We will also perform a similar type of analysis in mice so that we can understand how these genes function in a living organism. Specifically, we will select the most common cancer-causing genes and will use genetic engineering techniques to turn them on in tissues in mice. We will then examine different tissues before and after these genes are activated. Our idea is that by comparing the changes in tissues that are responsive – those that begin to divide and/or develop into a tumor - versus tissues that are not responsive, we will discover key pathways that either allow or prevent cancer formation. These pathways can then become targets for cancer therapies. We believe that cracking this “tissue code” will be essential for understanding, treating, and ultimately preventing cancer.
Another related problem facing cancer researchers and physicians is that even if cancers arising from different organs contain the same initial mutated gene, they may respond very differently to the same therapy. We believe that the same inborn differences that establish how the tissue is programmed, also dictates how cancer in that tissue responds to a given therapy. Therefore, we will also use these systems to perform extensive genetic studies, so that we may identify a unique “Achilles heel” for each type of cancer, in a specific tissue, that carries the specific cancer-causing genes.

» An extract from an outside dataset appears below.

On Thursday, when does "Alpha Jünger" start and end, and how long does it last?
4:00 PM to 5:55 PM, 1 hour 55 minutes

Finally, we will add one more layer of complexity to these studies. It is becoming clear that the future of cancer research lies in “precision medicine”, where physicians match the right drug to the right patient based on the specific defective genes in that patient’s cancer. However, every tumor carries at least 4 different cancer-causing genes. Unfortunately, these genes can cooperate to alter a cell's program in unpredictable ways. This may impair responses to specific treatments, but it may also create unforeseen vulnerabilities. Therefore, we will create an entire library of cells derived from the 8 tissues listed above, that each contains a different combination of cancer-causing genes that we see in human tumors. We will then test the effects of 100s of cancer drugs in each of these cells. Using this approach, we can determine which specific gene combinations – and in which tissue type – respond best to which drugs. This insight will help guide the development of new clinical trials designed to bring the right drug to the right patient, thus increasing the chance of success.

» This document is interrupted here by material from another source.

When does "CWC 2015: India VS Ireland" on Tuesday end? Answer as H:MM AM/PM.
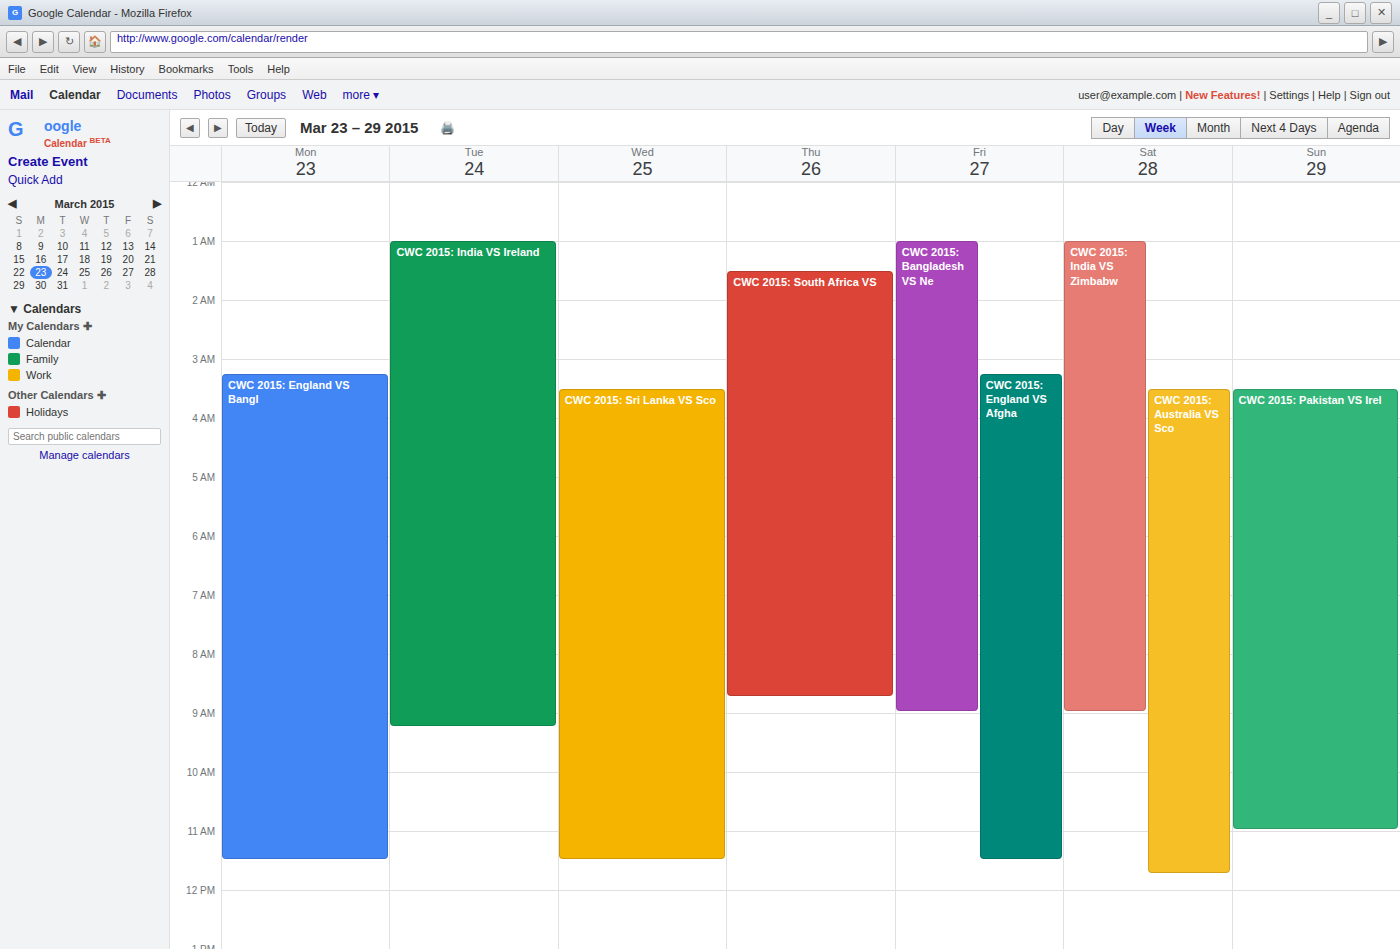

Altogether, these studies aim to pull together the expertise of scientists in different disciplines (i.e. geneticists, bioinformaticians, mouse modelers, biochemists, translational scientists) with expertise in many types of cancer (e.g. colon, skin, breast, lung, brain etc.) to unlock the secret of how and why different genes cause cancers in different tissues. These efforts will improve our understanding of cancer development and will also impact the development of new therapies.